China Money Rate Falls to Lowest Since May as Cash Squeeze Eases

China’s benchmark money-market rate declined to the lowest level since May as the central bank refrained from adding funds to the financial system, adding to signs last month’s cash squeeze has eased.

The People’s Bank of China didn’t conduct repurchase-agreement operations today, according to a trader at a primary dealer required to bid at the auctions. The PBOC is due to publish credit data for June by July 15, which may indicate how much the cash shortage, which sent interbank borrowing costs soaring to records last month, is affecting the world’s second-largest economy.

“I think the PBOC suspended open-market operations today,” said Chen Qi, a rates strategist at UBS Securities Co. in Shanghai. “So there’s no drain or injection” of funds, Chen said. “It continues with a neutral stance.”
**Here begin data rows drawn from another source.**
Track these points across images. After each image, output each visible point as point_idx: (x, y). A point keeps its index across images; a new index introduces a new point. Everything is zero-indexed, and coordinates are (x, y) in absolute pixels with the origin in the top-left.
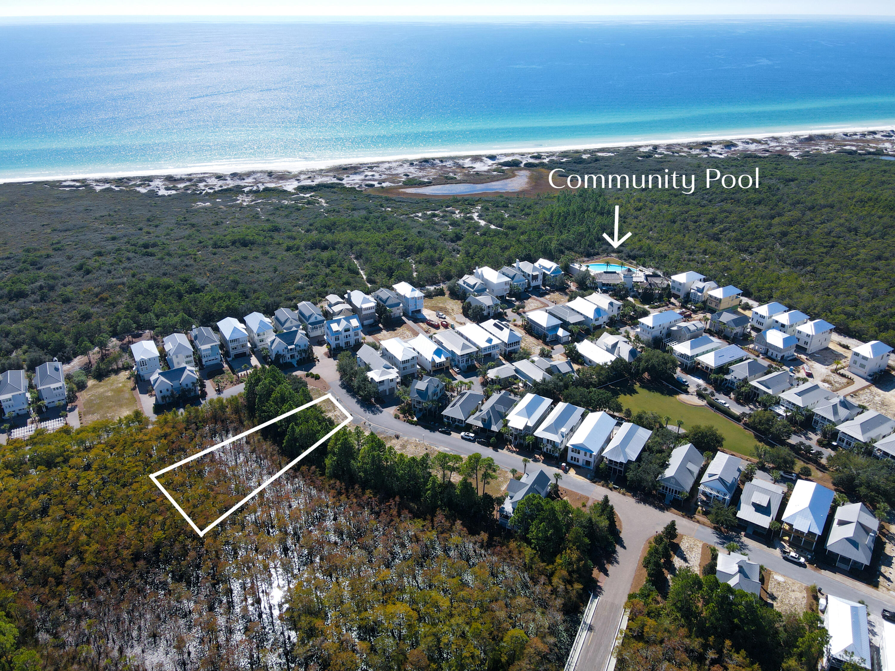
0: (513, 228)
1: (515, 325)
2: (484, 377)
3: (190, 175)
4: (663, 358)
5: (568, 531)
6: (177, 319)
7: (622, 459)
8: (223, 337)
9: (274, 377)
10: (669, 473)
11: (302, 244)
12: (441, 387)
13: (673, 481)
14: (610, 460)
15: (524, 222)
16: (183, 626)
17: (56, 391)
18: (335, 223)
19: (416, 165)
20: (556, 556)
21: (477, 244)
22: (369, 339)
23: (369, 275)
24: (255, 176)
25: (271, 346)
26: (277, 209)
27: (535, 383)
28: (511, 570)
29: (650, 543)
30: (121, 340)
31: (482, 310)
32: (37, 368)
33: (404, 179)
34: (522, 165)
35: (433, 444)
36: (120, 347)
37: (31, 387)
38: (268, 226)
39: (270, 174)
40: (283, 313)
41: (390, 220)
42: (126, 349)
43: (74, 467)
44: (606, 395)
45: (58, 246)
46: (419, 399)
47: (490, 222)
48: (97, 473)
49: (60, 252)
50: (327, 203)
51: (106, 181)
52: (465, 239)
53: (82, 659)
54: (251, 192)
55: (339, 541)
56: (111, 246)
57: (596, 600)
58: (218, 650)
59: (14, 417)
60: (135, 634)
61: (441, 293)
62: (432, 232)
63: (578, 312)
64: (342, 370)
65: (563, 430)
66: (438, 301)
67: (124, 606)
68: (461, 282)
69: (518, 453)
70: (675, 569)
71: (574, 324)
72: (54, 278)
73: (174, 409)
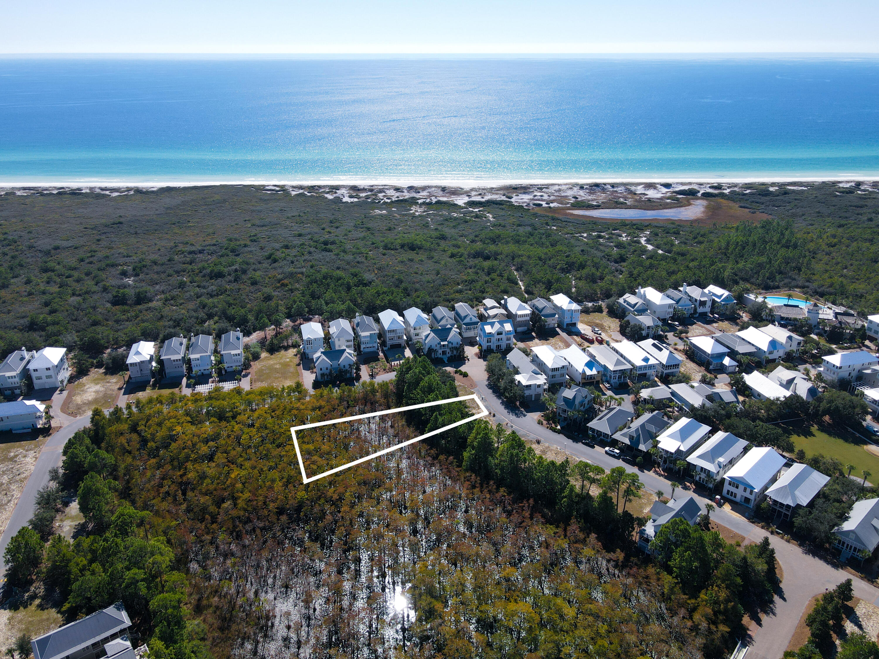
0: (683, 255)
1: (676, 349)
2: (636, 396)
3: (372, 186)
4: (851, 401)
5: (717, 567)
6: (342, 307)
7: (789, 501)
8: (382, 327)
9: (424, 368)
10: (848, 526)
11: (466, 253)
12: (589, 398)
13: (852, 536)
14: (775, 501)
15: (696, 250)
16: (312, 583)
17: (235, 357)
18: (499, 236)
19: (586, 188)
20: (700, 592)
21: (642, 266)
22: (521, 345)
23: (527, 286)
24: (430, 190)
25: (425, 340)
26: (446, 220)
27: (692, 408)
28: (645, 596)
29: (817, 600)
30: (294, 321)
31: (641, 329)
32: (223, 336)
33: (572, 201)
34: (699, 195)
35: (575, 455)
36: (292, 327)
37: (216, 352)
38: (437, 234)
39: (444, 189)
40: (440, 311)
41: (555, 238)
42: (297, 330)
43: (239, 423)
44: (776, 431)
45: (255, 238)
46: (565, 407)
47: (658, 247)
48: (258, 431)
49: (255, 243)
50: (494, 218)
51: (301, 187)
52: (630, 261)
53: (223, 594)
54: (424, 203)
55: (467, 533)
56: (297, 241)
57: (745, 650)
58: (340, 611)
59: (199, 376)
60: (270, 581)
61: (599, 310)
62: (596, 252)
63: (749, 343)
64: (490, 370)
65: (721, 460)
66: (596, 317)
67: (265, 554)
68: (621, 300)
69: (666, 478)
70: (847, 635)
71: (743, 354)
72: (247, 264)
73: (330, 385)
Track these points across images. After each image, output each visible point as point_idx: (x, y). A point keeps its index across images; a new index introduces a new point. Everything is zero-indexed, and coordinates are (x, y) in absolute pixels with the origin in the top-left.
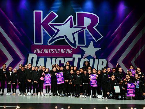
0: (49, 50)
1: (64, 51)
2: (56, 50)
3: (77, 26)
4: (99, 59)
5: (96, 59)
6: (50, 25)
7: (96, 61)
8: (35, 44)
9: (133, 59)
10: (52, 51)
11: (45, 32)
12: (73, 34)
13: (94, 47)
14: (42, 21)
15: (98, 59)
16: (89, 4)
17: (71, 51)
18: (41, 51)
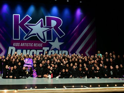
0: (25, 44)
1: (36, 45)
2: (30, 44)
3: (46, 26)
4: (63, 51)
5: (60, 51)
6: (26, 25)
7: (60, 52)
8: (14, 39)
9: (87, 51)
10: (27, 45)
11: (22, 30)
12: (43, 32)
13: (59, 42)
14: (20, 22)
15: (61, 51)
16: (55, 10)
17: (41, 45)
18: (18, 45)
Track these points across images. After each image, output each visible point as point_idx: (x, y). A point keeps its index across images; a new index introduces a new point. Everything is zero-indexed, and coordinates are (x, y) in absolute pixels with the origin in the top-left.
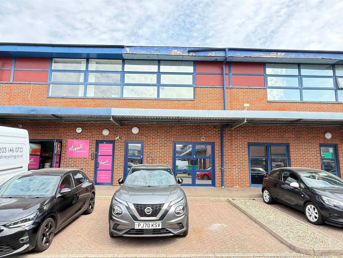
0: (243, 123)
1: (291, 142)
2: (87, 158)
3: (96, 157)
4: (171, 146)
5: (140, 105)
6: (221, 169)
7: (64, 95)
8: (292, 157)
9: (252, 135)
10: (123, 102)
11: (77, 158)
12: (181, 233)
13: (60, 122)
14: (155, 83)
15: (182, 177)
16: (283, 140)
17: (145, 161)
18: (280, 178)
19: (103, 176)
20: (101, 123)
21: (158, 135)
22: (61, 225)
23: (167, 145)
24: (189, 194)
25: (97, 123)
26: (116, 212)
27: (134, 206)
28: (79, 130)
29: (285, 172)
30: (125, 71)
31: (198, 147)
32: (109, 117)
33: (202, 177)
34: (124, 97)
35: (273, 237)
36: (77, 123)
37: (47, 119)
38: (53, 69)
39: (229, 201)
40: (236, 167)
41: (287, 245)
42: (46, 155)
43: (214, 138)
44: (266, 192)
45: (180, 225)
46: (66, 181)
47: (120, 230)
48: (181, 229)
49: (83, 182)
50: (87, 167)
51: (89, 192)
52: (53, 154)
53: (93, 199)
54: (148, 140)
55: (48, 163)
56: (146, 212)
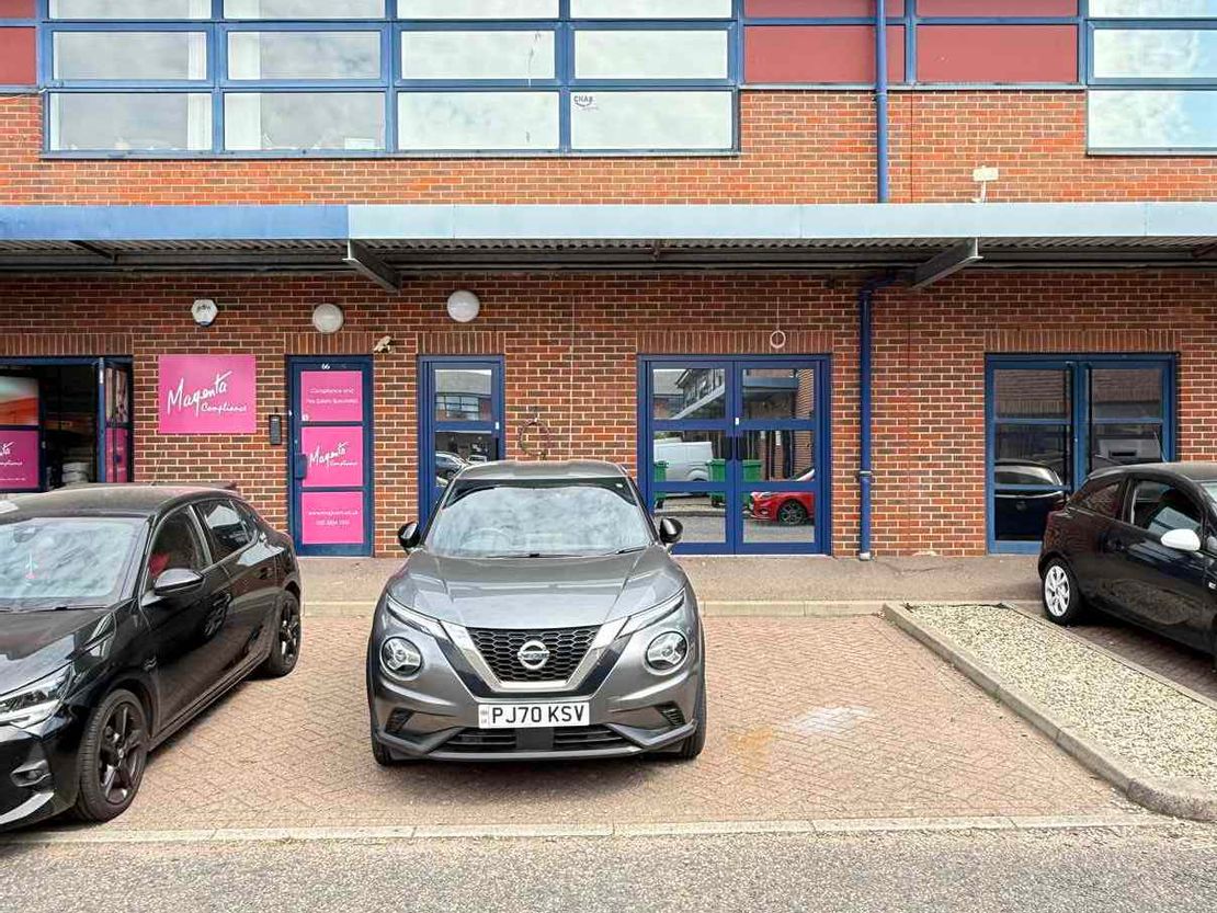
0: (965, 262)
1: (1188, 347)
2: (249, 440)
3: (288, 431)
4: (630, 372)
5: (481, 187)
6: (859, 477)
7: (122, 147)
8: (1188, 414)
9: (1005, 320)
10: (400, 173)
11: (205, 440)
12: (676, 743)
13: (112, 274)
14: (550, 75)
15: (678, 514)
16: (1149, 337)
17: (511, 445)
18: (1119, 509)
19: (327, 517)
20: (304, 274)
21: (570, 328)
22: (168, 718)
23: (613, 372)
24: (711, 588)
25: (285, 274)
26: (400, 665)
27: (473, 637)
28: (205, 312)
29: (1145, 486)
30: (400, 16)
31: (753, 378)
32: (335, 249)
33: (777, 513)
34: (400, 148)
35: (1062, 758)
36: (197, 280)
37: (53, 260)
38: (54, 15)
39: (890, 616)
40: (929, 465)
41: (1116, 786)
42: (63, 428)
43: (830, 335)
44: (1055, 576)
45: (669, 710)
46: (171, 540)
47: (418, 736)
48: (672, 727)
49: (246, 542)
50: (253, 476)
51: (271, 585)
52: (95, 421)
53: (291, 612)
54: (522, 350)
55: (79, 464)
56: (522, 660)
The seven-day repurchase rate, which measures interbank funding availability, fell six basis points to 3.61 percent as of 4:09 p.m. in Shanghai after sliding 236 basis points, or 2.36 percentage points, last week, according to a weighted average compiled by the National Interbank Funding Center. The rate touched 3.40 percent, the lowest since May 29. It reached a record high of 12.45 percent on June 20.

The one-year interest-rate swap contract, the fixed cost needed to receive the floating seven-day repurchase rate, climbed one basis point to 3.81 percent, according to data compiled by Bloomberg. The rate has fallen 125 basis points from this year’s high of 5.06 percent on June 20.

Rising Supply

Money-market tightness in China has eased with the Ministry of Finance auctioning 50 billion yuan ($8.2 billion) each of three- and six-month Treasury deposits on July 11 and 18, Yii Hui Wong and Mirza Baig, Singapore-based strategists at BNP Paribas SA, wrote in a report today.

There will be 267 billion yuan of bills maturing in July and the central bank will likely allow this liquidity to seep back into the system, according to the report.

The PBOC signaled June 25 that any liquidity support during the funding crunch would be focused on banks that lend to help the economy.

“We believe that domestic funding conditions will be tighter in the second half of 2013, reflecting more prudent policies toward liquidity growth,” Goldman Sachs Group Inc.’s Hong Kong-based economist Cui Li wrote in a report today. The seven-day repo rate may rise to around an average 4 percent in the fourth quarter, according to the report.

China’s consumer-price index rose 2.7 percent in June from a year earlier, official data showed today, compared with a median estimate of 2.5 percent in a Bloomberg News survey. Producer prices fell 2.7 percent.